African dreams
Making easy money, and working out a contingency plan
by Jerry Fraser
I get a lot of mail at work, and because others have done my job over the years, not all of it is addressed to me. I am always opening letters that bear someone else’s name.
So I didn’t think twice when I opened a letter to my predecessor a month or so ago, but I was chagrined to find an apparently personal letter signed with a ball-point pen.
I’d quickly have put it back in the envelope and forwarded it to the addressee had it not been for the words “strictly confidential,” typed in bold across the top.
“Might as well see what it’s all about,” I thought.
The writer identified himself as Dr. Frank Mbeki of Cape Town, as in South Africa, “a senior manager in the accounts and equity department with the South Africa Mining Corporation.”
I smelled money, as in gold, diamonds, and lots of Kruggerrands.
Sure enough, I was on the scent. It seems that Dr. Mbeki wanted the assistance of my predecessor — let’s call him Mr. Smith — in redeeming a 21-year-old investment now valued at $15 million, or as he put it, “Fifteen Million United States Dollars.”
Mr. Nielsen never lived to reap the rewards of his foresight, having died tragically of heart failure in 1987. Unable to locate any heirs or successors of Mr. Nielsen’s, and having determined that his only known relative, a sister, died in 1989 in Australia, Dr. Mbeki wanted to move the money out of South African limbo and into his checking account, as near as I could figure. This is where my predecessor came in, although I’m not sure why. Dr. Mbeki wanted to “transfer these funds” to a Western country, naming Mr. Smith as the beneficiary.
For allowing the money to be transferred to his bank account, Mr. Smith was to receive 25 percent ($3.75 million) plus an additional five percent ($750,000) to cover “incidental expenses.”
Wouldn’t you know it? In the two years since Mr. Smith left here I have carried on, overworked and underpaid, while he has pondered career options, raised pheasants, and otherwise enjoyed the good life. I grovel for merit increases, and he hits the jackpot — via my mailbox.

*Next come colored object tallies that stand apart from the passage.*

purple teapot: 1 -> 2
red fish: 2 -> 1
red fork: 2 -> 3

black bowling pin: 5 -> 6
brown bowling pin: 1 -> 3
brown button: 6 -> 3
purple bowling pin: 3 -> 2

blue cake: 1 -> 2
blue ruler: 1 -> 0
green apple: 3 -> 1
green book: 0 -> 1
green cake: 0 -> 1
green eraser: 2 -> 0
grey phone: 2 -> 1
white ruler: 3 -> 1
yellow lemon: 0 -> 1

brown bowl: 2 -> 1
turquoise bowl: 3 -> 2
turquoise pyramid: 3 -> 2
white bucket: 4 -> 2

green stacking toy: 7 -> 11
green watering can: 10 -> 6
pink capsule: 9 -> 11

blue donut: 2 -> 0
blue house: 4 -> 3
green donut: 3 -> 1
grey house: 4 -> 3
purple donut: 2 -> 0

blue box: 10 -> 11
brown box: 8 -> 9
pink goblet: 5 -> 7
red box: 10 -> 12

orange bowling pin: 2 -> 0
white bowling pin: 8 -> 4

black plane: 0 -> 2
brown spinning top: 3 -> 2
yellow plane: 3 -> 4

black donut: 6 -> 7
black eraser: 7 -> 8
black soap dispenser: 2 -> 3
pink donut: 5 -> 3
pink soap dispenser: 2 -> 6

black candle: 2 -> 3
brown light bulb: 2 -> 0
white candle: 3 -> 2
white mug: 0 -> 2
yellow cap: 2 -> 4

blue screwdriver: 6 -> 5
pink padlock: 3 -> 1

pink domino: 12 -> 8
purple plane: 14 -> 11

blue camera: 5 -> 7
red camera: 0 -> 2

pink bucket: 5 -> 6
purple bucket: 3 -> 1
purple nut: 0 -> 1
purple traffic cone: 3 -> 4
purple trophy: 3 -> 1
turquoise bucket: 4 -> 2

Well, that’s the way it goes. Forward the letter, I thought, and forget it. Perhaps in good time Mr. Smith would buy me a beer with some of his contingency money.
For those of you who haven’t seen my office, it is routinely subject to a certain level of clutter. This is a result of the work cycle, which builds toward a monthly deadline then subsides somewhat. I generally muck the place out during the post-deadline slack period, then things pile up again.
And so it was that the other day that I came upon Dr. Mbeki’s letter underneath an old pizza box. My best intentions notwithstanding, I had neglected to forward it to Mr. Smith.
I hope I haven’t cost Mr. Smith his great expectations, but if I have, I may be able to help. Providence most recently has chosen to reward my own diligence, sacrifice, and noble intentions, and I’m not going to forget my friends.
Early this week I received an email from a Joseph Ossai, a civil adviser from Nigeria who is among a group overseeing the “windup” of a $30 million petroleum trust fund. Things are a little shaky in his neck of the jungle, but he has heard good things about me as a “business person” and wants to move the money, which was generated by “over-invoicing” of trust-fund contracts, into a “good and reliable company . . . or better still . . . a fresh account.”
For my assistance I will receive a 20 percent commission — not as generous a rate as Mr. Smith was offered, but since we are talking about twice as much money, my end works out to $6 million. I also get five percent for contingencies.
And friends, that is just the tip of the iceberg. Two days later I was contacted by Dr. Johnson Vuyo, another South African. Dr. Vuyo has a problem: As a senior official in the Department of Works and Housing, Dr. Vuyo supervised the awarding of shopping mall and public housing construction contracts and somehow wound up with $60.5 million under the office floor, so to speak, that now must be transferred out of the country. As luck would have it, Dr. Vuyo heard good things about me over cocktails at the American embassy in Pretoria, and has offered me 25 percent — $15,125,000 — to open an account into which the funds can be transferred. Needless to say, Dr. Vuyo has tagged on an additional three percent — $1.8 million — to help with any expenses I incur on the way to Fleet Bank’s Wells Plaza branch.
And just yesterday I heard from Richard Moses, a 29-year-old in Sierra Leone who is seeking asylum in Senegal. Poor devil; his father was killed in one of those civil wars the Africans are always having. Fortunately, he managed to escaped with a diamond weighing just over eight pounds. The problem now: “securing a trustworthy foreign personality to help us transfer the diamond,” which by my reckoning should be worth at least $128 million.
This is where I come in. For my trouble, I will receive 10 percent of the proceeds of the sale of the diamond, not to mention two percent for any contingencies.
I’ll say one thing for these Africans. They don’t nickel and dime a guy over contingencies.